* **TASK STATEMENT**
In the records below, tally the lines that contain the word "Württemberg" and give only that number.

* **PROVIDED DATA**
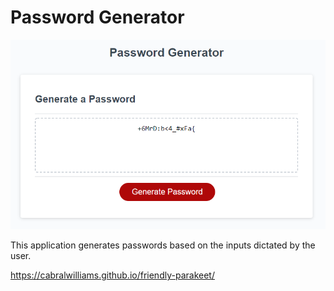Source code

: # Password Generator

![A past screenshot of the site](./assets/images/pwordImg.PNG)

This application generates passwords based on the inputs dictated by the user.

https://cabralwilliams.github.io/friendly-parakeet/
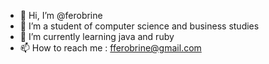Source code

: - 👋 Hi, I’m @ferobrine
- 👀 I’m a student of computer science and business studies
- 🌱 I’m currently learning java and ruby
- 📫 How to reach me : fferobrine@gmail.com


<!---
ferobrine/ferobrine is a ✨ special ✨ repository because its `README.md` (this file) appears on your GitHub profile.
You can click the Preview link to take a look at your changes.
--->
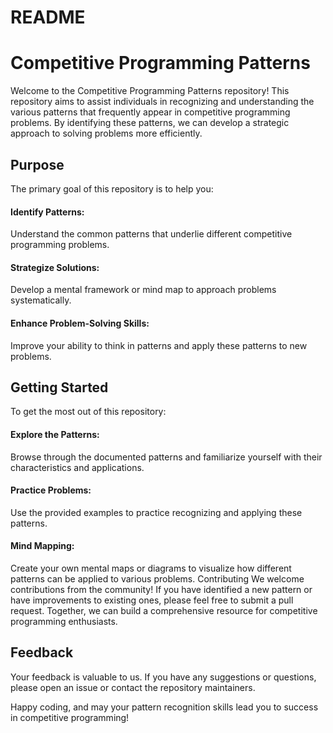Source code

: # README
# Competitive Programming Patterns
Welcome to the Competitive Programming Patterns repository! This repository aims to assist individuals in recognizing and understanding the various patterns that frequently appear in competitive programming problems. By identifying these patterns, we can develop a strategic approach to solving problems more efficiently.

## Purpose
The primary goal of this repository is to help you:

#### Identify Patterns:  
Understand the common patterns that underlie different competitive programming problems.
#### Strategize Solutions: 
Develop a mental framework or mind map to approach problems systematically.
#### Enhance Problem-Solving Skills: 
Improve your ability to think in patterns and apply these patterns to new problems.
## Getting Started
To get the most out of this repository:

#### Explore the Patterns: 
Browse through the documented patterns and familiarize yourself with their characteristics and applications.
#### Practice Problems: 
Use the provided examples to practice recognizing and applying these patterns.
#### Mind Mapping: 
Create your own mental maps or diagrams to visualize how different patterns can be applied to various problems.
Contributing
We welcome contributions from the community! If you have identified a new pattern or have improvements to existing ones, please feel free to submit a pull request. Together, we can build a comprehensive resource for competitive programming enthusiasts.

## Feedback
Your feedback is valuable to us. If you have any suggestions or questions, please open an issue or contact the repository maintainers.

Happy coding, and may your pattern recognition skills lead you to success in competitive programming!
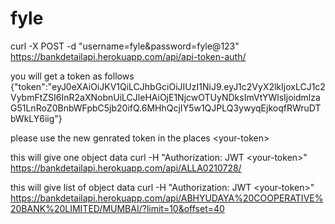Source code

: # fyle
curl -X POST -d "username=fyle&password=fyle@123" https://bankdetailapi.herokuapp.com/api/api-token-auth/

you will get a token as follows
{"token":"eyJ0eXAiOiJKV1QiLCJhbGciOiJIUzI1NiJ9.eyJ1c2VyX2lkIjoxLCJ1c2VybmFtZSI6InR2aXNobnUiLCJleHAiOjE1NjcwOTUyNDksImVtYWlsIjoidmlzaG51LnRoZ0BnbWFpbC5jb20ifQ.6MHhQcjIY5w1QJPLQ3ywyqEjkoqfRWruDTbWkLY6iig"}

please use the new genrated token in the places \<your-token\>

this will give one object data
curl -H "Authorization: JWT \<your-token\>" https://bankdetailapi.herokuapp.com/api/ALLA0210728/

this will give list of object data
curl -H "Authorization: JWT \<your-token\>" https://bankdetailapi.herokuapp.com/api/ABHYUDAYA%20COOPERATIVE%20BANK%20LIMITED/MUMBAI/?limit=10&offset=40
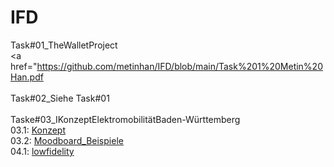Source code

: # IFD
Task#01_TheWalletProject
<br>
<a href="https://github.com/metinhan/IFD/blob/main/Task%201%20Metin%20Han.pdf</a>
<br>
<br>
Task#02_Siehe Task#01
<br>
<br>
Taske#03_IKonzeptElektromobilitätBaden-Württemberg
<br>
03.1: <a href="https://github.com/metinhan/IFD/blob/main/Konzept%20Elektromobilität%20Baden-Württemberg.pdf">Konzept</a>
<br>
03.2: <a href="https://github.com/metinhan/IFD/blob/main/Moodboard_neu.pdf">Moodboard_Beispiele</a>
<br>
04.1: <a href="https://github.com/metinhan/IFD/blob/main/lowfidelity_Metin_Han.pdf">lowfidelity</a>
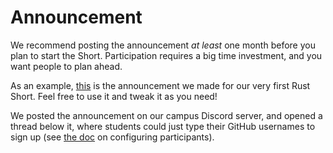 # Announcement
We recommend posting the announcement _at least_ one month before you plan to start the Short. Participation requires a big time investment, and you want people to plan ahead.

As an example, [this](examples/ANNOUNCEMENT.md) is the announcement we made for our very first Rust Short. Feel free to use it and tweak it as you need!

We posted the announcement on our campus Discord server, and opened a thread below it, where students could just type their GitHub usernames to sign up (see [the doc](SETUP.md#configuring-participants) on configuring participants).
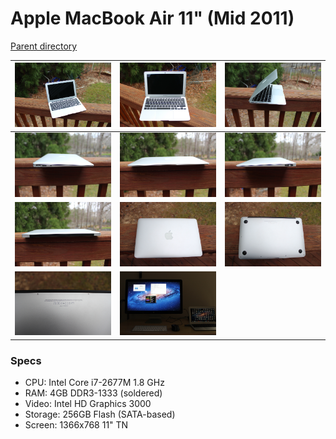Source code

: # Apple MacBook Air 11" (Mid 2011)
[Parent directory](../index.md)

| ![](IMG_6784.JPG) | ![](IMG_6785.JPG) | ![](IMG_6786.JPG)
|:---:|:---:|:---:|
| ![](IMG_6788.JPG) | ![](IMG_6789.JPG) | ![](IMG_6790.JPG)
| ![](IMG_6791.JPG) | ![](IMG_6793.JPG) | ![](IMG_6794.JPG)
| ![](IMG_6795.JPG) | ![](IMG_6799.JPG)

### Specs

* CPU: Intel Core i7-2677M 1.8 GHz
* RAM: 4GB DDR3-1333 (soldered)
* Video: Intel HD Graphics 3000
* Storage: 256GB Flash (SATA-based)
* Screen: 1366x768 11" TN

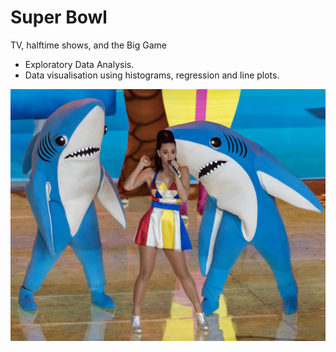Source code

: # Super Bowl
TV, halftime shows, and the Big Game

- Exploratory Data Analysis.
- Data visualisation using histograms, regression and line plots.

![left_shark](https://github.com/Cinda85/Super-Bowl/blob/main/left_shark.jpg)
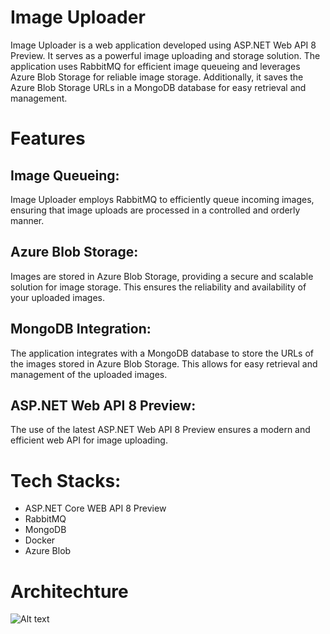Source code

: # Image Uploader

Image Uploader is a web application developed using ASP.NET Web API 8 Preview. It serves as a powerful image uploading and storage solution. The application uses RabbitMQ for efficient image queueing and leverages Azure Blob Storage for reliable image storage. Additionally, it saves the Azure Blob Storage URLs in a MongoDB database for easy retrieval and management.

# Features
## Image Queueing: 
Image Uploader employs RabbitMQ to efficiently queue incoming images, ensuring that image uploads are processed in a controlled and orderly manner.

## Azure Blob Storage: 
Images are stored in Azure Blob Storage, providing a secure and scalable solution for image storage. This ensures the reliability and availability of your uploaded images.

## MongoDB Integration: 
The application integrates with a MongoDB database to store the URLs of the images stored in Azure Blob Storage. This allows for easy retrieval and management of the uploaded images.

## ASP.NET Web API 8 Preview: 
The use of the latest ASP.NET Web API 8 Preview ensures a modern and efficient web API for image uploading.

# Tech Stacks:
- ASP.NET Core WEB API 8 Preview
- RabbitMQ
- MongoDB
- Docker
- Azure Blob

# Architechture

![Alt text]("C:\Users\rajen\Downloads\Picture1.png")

* **FINAL ANSWER**
2